**Problem statement**.
Repeat word for word the part of the passage on Venezuela's economic troubles starting at "Price controls —" and ending at "economy breaks down.".

Start of Reading passage

Price controls — an attempt to deal with Venezuela’s runaway hyperinflation — seem to have been an especially harmful policy. Pegging the prices of daily necessities at low levels led to shortages — everyone rushed out to buy the cheap stuff, leaving store shelves bare. The government then responded with the typical but misguided strategy of punishing those it deemed hoarders, which required the police to go around arresting anyone who seemed to have too much of a commodity. Unfortunately, since no one knows how much is too much, least of all the police, this generally leads to people being arrested for owning necessary amounts of things like food and toilet paper. This was especially hard on businesses, which were stuck in the middle. Everyone starts living in fear of the police, business can’t be done and the economy breaks down.

Could Venezuela’s troubles have been caused by the actions of foreign governments or corporations? The few remaining Chavez defenders (including Maduro) tend to make this claim, but it just doesn’t make much sense. The timing is all wrong — foreign efforts to discredit or overthrow Chavez were probably most intense when he was still alive. The 2015 oil price plunge was certainly a blow to Venezuela’s already ailing economy. Yet petrostates such as Russia and Iran have been only staggered, not knocked out, by the oil crash.

End of Reading passage
Start of Extracted information

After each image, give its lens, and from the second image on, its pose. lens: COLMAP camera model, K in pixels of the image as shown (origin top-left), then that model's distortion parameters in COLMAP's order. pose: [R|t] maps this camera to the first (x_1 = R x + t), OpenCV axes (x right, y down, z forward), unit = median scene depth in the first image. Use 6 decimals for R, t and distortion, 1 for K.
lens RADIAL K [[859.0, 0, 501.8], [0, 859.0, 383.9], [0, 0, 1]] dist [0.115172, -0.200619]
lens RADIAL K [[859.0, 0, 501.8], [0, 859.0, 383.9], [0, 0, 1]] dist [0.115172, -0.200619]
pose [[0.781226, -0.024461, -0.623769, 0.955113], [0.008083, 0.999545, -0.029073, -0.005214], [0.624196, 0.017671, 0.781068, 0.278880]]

End of Extracted information
Start of Extracted information

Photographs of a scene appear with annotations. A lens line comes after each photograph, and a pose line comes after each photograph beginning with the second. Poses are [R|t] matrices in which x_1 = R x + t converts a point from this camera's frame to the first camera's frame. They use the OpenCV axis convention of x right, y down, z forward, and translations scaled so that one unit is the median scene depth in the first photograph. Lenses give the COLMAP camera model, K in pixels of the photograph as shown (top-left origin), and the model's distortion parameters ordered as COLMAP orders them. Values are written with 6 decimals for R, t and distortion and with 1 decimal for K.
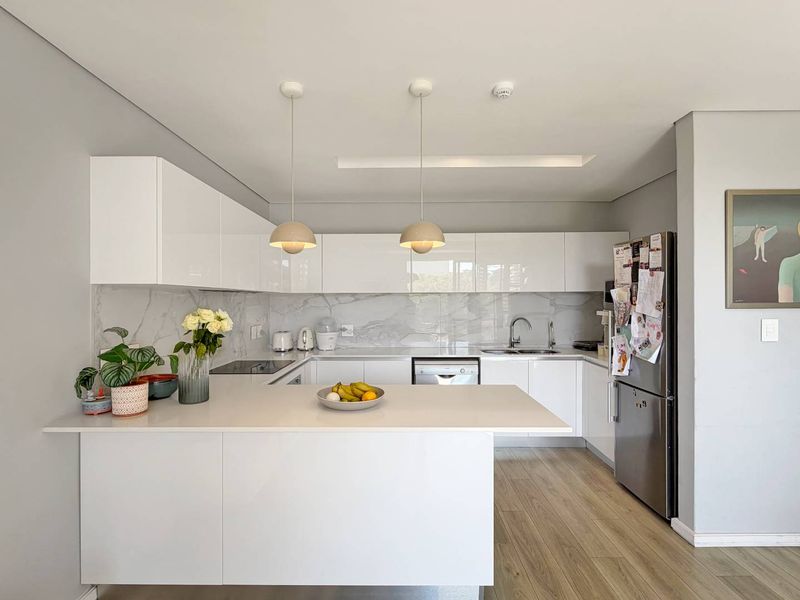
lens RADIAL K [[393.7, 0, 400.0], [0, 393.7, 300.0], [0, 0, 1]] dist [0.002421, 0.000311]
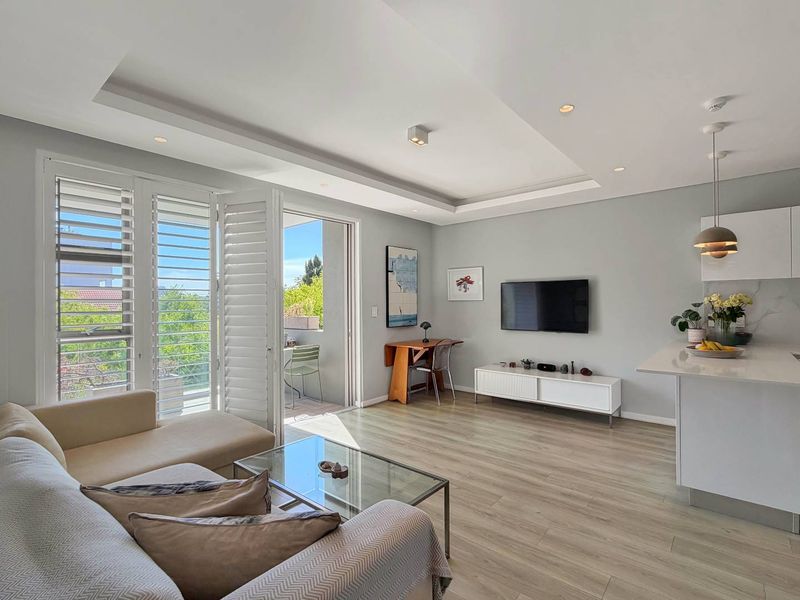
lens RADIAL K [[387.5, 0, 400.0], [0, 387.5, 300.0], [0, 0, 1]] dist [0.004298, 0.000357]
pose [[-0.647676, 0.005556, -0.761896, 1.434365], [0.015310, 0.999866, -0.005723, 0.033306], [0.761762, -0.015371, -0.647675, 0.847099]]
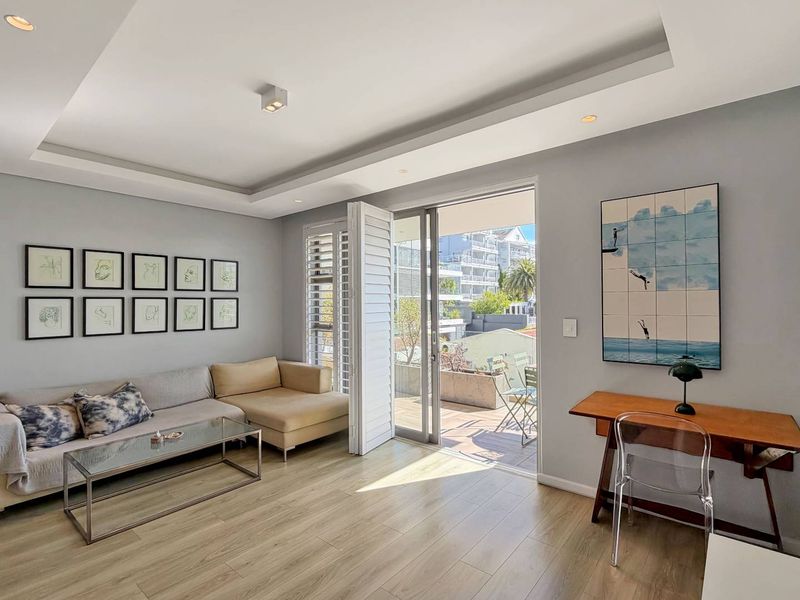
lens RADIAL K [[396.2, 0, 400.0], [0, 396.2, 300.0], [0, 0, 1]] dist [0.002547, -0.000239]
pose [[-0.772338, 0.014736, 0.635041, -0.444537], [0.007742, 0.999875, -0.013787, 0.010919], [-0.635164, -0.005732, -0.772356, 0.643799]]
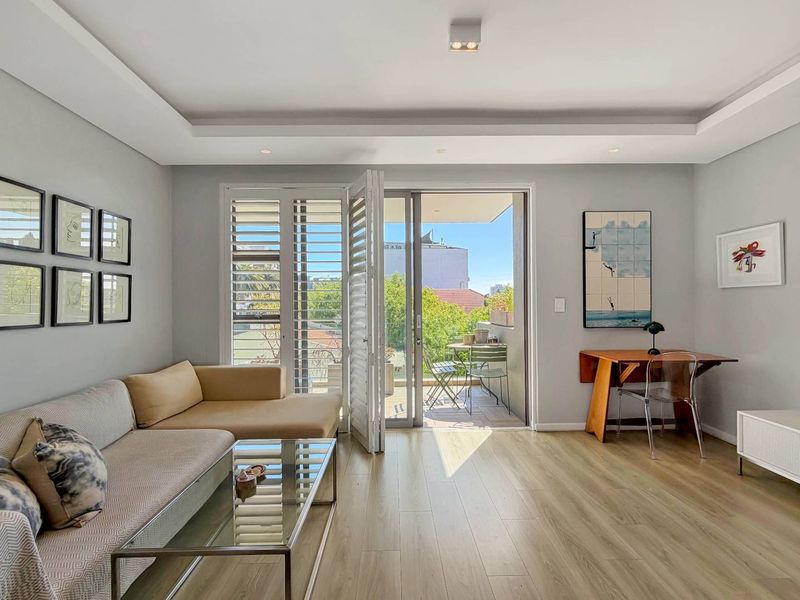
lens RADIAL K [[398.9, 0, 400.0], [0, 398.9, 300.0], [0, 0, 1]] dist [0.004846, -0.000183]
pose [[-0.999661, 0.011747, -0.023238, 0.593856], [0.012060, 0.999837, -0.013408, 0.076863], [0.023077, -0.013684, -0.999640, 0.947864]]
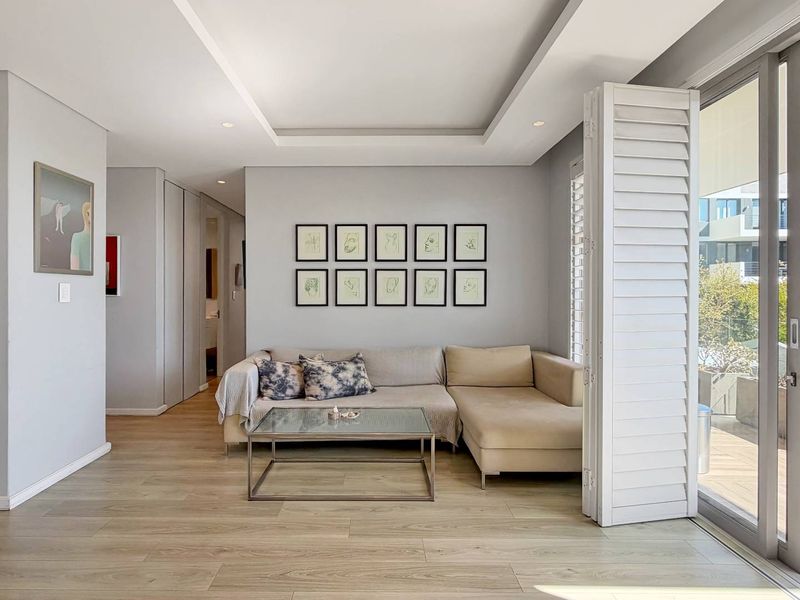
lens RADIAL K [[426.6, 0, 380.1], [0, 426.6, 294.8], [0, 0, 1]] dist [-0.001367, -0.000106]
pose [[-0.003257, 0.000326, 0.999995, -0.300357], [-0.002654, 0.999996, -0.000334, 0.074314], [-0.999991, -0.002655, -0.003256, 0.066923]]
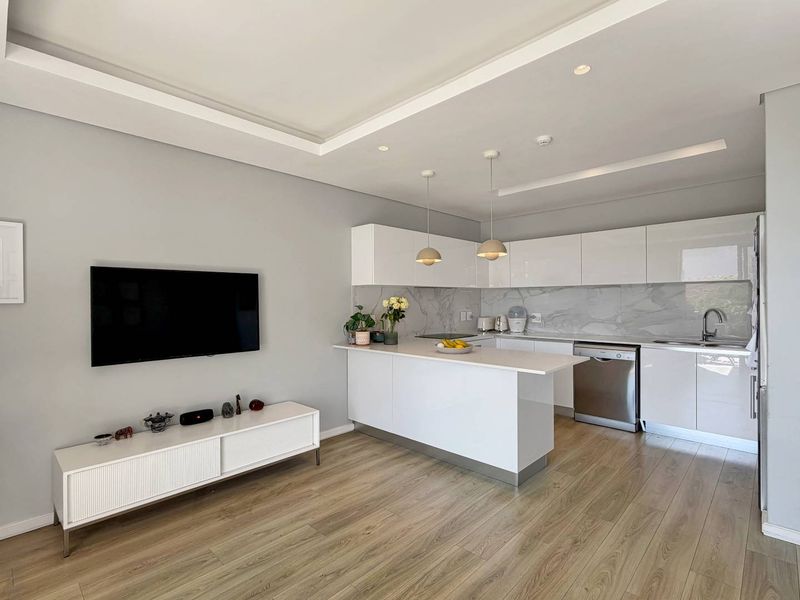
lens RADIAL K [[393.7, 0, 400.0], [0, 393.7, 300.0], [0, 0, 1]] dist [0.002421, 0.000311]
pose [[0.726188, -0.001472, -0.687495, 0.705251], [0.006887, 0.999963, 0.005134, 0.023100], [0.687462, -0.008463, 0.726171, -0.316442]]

End of Extracted information

**Answer to this task**.
Price controls — an attempt to deal with Venezuela’s runaway hyperinflation — seem to have been an especially harmful policy. Pegging the prices of daily necessities at low levels led to shortages — everyone rushed out to buy the cheap stuff, leaving store shelves bare. The government then responded with the typical but misguided strategy of punishing those it deemed hoarders, which required the police to go around arresting anyone who seemed to have too much of a commodity. Unfortunately, since no one knows how much is too much, least of all the police, this generally leads to people being arrested for owning necessary amounts of things like food and toilet paper. This was especially hard on businesses, which were stuck in the middle. Everyone starts living in fear of the police, business can’t be done and the economy breaks down.